| Study questions |
1/ Reproduce the forum post word for word, from "My question is, how" up to and including "a regular Array.".
2/ Summarize the forum post in two sentences.

====== Reading text

Using 'filter' on an array of actors

Hi everyone,

I have a function that filters an array of Actors:

actor Entity {
    // other stuff
    var state: State {
        // determine state
    }
}

actor World {
    // other stuff
    let entities: [Entity]

    func getActiveEntities() async -> [Entity] {
        entities.filter { $0.state == .active }
    }
}

This doesn't compile because of the following error: Actor-isolated property 'state' can not be referenced from a non-isolated context.

My question is, how can I use the typical collection functions like filter, first, map, reduce when iterating over a collection of actors?

I don't know if there is something direct to solve this… but you might be able to use AsyncSyncSequence to transform entities to an AsyncSequence that can then accept the async version of filter. And then try to use the Collection Initializers to await on a regular Array.

============
====== Provided records

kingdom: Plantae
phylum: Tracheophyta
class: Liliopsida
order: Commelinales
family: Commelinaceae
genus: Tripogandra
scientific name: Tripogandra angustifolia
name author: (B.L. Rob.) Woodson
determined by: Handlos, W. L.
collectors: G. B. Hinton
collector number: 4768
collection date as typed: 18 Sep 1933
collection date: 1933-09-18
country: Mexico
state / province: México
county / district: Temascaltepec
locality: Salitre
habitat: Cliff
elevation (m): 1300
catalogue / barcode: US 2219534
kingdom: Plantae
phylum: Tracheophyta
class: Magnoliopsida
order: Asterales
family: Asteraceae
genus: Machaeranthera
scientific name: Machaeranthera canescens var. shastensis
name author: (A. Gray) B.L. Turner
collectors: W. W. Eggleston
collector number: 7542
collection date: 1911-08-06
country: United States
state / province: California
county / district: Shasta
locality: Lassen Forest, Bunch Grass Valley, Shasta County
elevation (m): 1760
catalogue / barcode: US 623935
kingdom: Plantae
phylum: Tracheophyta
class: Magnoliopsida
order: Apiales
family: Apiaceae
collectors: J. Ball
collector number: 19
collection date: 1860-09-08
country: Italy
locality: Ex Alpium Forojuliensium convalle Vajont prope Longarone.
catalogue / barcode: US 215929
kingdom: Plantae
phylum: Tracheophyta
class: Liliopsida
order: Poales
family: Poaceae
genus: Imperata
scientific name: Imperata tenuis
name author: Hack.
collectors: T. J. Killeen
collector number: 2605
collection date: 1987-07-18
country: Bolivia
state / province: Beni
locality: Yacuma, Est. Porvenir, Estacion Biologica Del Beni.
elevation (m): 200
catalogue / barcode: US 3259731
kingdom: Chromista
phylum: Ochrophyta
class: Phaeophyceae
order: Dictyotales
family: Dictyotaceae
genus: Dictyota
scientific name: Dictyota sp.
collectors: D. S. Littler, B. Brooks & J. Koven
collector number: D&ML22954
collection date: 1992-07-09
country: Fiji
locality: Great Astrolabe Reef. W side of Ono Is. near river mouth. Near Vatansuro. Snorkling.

============

| Solutions to each task |
1/
My question is, how can I use the typical collection functions like filter, first, map, reduce when iterating over a collection of actors?

I don't know if there is something direct to solve this… but you might be able to use AsyncSyncSequence to transform entities to an AsyncSequence that can then accept the async version of filter. And then try to use the Collection Initializers to await on a regular Array.

2/ A function that filters an array of Entity actors by state fails to compile, with an error that the actor-isolated property 'state' cannot be referenced from a non-isolated context, and the poster asks how to use collection functions such as filter, first, map, and reduce on a collection of actors. A reply suggests that AsyncSyncSequence might turn the entities into an AsyncSequence that accepts the async version of filter, after which the Collection Initializers could be used to await on a regular Array.